Under the Income Tax regulations, exchanging an old residential flat itself is regarded as an event triggering income tax liability.
New Delhi: There have been incidents where builders or developers decide on a reconstruction when old buildings developed by them begin to deteriorate. In such cases, the flat owners of such buildings agree to the redevelopment work as they are entitled to a new, redeveloped flat in the same place. But does receiving a new flat in exchange for old flats mean that the owner will have to pay income tax on it? Here’s what you need to know.
What ITAT Rule?
In a recent ruling, Mumbai ITAT (Income Tax Appellate Tribunal) said that getting a new flat under a redevelopment project in exchange for an existing residential flat is not taxable.
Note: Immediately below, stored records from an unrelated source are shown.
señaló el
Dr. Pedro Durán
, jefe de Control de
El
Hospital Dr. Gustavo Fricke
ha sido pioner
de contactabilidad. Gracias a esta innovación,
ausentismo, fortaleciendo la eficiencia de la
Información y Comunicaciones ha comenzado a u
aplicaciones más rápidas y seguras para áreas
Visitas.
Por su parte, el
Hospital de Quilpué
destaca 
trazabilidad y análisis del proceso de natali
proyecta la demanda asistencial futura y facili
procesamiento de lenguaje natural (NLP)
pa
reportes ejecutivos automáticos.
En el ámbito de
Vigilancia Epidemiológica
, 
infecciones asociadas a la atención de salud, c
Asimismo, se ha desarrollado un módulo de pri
The bench said that exchange is merely the “extinguishment of rights in the old flat” and would not amount to “receipt of immovable property for inadequate consideration.”
What does the Income Tax Rule say?
Under the Income Tax regulations, exchanging an old residential flat itself is regarded as an event triggering income tax liability.
According to S Sriram, Partner at Lakshmikumaran and Sridharan Attorneys, the exchange ordinarily happens in a re-development scheme of an old building, where the owner is provided with a new flat (generally with a larger area and access to other amenities).
“Technically, in such situations, the owner gives up a portion of his right to/ undivided share in the land, on which the old flat existed,” he said.
Things to keep in mind
However, an individual flat owner who seeks to offer his flat for redevelopment by a builder, or himself redevelops it, would ordinarily not be liable to income-tax on the redevelopment, subject to certain exceptions.
“Firstly, the benefit can be claimed only by an individual or a Hindu Undivided Family (HUF). Secondly, the redevelopment project should be of a nature that is contemplated to be completed within a maximum of 3 years. Thirdly, to avail a complete exemption, the notional gains arising on the exchange shall be less than INR Ten Crores. Fourthly, the new flat that is acquired in exchange should not be transferred or sold within a period of 3 years from which it was acquired,” Sriram concluded.